An annoying panhandler
In the summer after my sophomore year in high school, my friend Jim Wolvington and I had a plan.
We were going to work hard and make a lot of money painting houses.
We placed a classified ad in the Burlington (Vermont) Free Press and got a few nibbles. But pretty soon, problems emerged with our business plan. And Jim got a job at a little marina on Lake Champlain.
After confiding to my parents that I was afraid of wasting the whole summer, it was decided that I would fly out to California from Vermont and spend a few weeks with my sister's family. Maybe I would get a summer job out there.
When I arrived at LAX, I actually stopped to talk when a Hare Krishna hailed me. He must have spotted me as someone who just fell off the maple syrup truck.
I listened and accepted one of his books. But when he mentioned that it was customary to offer a donation, I promptly handed the book back and strode off toward a slightly wiser future.
Anyway, I found myself thinking about that the other day. A teenage con man dressed a bit like a clown spoke to me outside the STA Plaza. I don't remember exactly what he said. I wasn't really listening.
This kid's act made 1970s-style mimes seem jaded in comparison.

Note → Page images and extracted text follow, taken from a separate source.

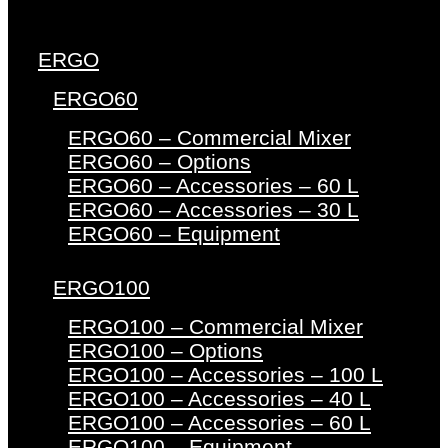
ERGO
ERGO60
ERGO60 – Commercial Mixer
ERGO60 – Options
ERGO60 – Accessories – 60 L
ERGO60 – Accessories – 30 L
ERGO60 – Equipment
ERGO100
ERGO100 – Commercial Mixer
ERGO100 – Options
ERGO100 – Accessories – 100 L
ERGO100 – Accessories – 40 L
ERGO100 – Accessories – 60 L
ERGO100 – Equipment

As I approached my bus to climb aboard, he said to my back "You dropped it...you dropped it!"
I turned around. He greeted me with the sort of fake-beatific expression that used to make people want to punch hippies.
"Your smile!" he said.
I gave him a decidedly uptight look that apparently persuaded him not to ask me for spare change. (From my seat inside the bus, I watched him pester other people, though.)
I thought about that Krishna from so long ago, and about how much I preferred his schtick.
At least he was selling something. Sure it might have been a bogus, cultlike spirituality. But even that is more substantial than free-range gimmee-some-money goofiness.
Out my bus window, I saw some hulking guy look like he was about to belt Clown Boy. And lo and behold, I found my smile.